What to produce: Reproduce the text about salespeople working on the move, everything from "Whether working from" down to "on the move.", but swap "coffee shop" for "train station".

Page excerpt:
= = = = = = =
Whether working from a cramped airplane seat, noisy coffee shop or a less-than-private hotel lobby, salespeople—the original business nomads—are more familiar than anyone with the challenges of staying productive while on the move.
The latest tech gadgets make it easier to stay connected, but even the most powerful PDA can't replace the resources a professional office environment provides. The dilemma is that the company facilities that provide an impressive space to host clients, a quiet office to finish an urgent presentation and assistants to help assemble sales materials aren't always available to salespeople who spend most of their working hours away from the office.
Rethinking old solutions
Some organizations address the problem by leasing and outfitting full-time sales outposts in every territory they serve. But the heavy start-up costs and risks associated with traditional real estate can easily outweigh the benefits, especially when the office space likely will be empty more than half the time. Every hour that space goes unoccupied, precious financial, human and natural resources are misspent. Some estimates put the nationwide toll of this wasted office space in the range of $250 billion a year.
Another response has been to eliminate the real estate expense altogether, designating fully mobile employees who are expected to work from home when they need an office. And in many cases, remote sales professionals have no "real" office at all, instead making their base camp at home. It's an ideal solution for some, but it doesn't work for everyone.
= = = = = = =
(Stored data entries)
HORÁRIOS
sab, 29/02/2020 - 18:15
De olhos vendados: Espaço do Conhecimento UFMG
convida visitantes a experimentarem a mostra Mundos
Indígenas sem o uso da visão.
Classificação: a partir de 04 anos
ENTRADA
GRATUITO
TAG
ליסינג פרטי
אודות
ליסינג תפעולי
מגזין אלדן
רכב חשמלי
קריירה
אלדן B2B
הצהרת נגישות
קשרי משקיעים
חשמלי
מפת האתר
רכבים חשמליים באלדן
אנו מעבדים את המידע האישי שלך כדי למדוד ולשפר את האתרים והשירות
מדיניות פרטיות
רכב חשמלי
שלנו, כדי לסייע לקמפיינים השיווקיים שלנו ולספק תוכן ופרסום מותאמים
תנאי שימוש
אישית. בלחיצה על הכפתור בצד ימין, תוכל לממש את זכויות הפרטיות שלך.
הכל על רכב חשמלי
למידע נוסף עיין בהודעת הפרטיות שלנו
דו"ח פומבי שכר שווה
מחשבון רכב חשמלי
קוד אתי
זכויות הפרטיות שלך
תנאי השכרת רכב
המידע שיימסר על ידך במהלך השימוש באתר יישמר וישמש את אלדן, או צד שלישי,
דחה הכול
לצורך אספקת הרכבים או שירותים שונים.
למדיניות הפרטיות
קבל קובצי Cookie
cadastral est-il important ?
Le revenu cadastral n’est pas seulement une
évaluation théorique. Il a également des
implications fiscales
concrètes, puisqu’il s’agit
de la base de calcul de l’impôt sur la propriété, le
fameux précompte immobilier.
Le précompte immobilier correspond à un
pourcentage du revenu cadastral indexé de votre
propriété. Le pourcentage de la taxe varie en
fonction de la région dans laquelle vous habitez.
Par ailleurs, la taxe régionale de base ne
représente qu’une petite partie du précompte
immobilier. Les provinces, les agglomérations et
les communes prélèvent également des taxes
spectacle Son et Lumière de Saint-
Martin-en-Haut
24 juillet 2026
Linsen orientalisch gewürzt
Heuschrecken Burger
= = = = = = =
Exercise output:
Whether working from a cramped airplane seat, noisy train station or a less-than-private hotel lobby, salespeople—the original business nomads—are more familiar than anyone with the challenges of staying productive while on the move.